→ **Description of the task**
Nothing but the images should be left out when the entries are restated word for word.

=-=-=

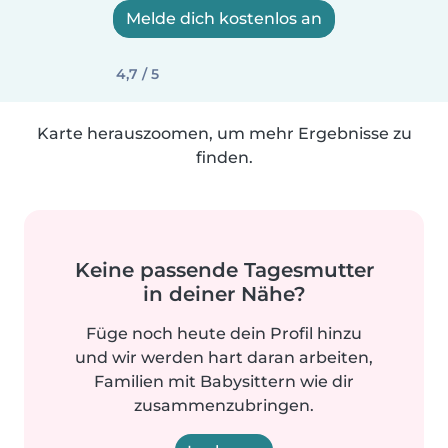
Melde dich kostenlos an
4,7 / 5
Karte herauszoomen, um mehr Ergebnisse zu
finden.
Keine passende Tagesmutter
in deiner Nähe?
Füge noch heute dein Profil hinzu
und wir werden hart daran arbeiten,
Familien mit Babysittern wie dir
zusammenzubringen.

=-=-=

→ **Solution for this problem**
Melde dich kostenlos an
4,7 / 5
Karte herauszoomen, um mehr Ergebnisse zu
finden.
Keine passende Tagesmutter
in deiner Nähe?
Füge noch heute dein Profil hinzu
und wir werden hart daran arbeiten,
Familien mit Babysittern wie dir
zusammenzubringen.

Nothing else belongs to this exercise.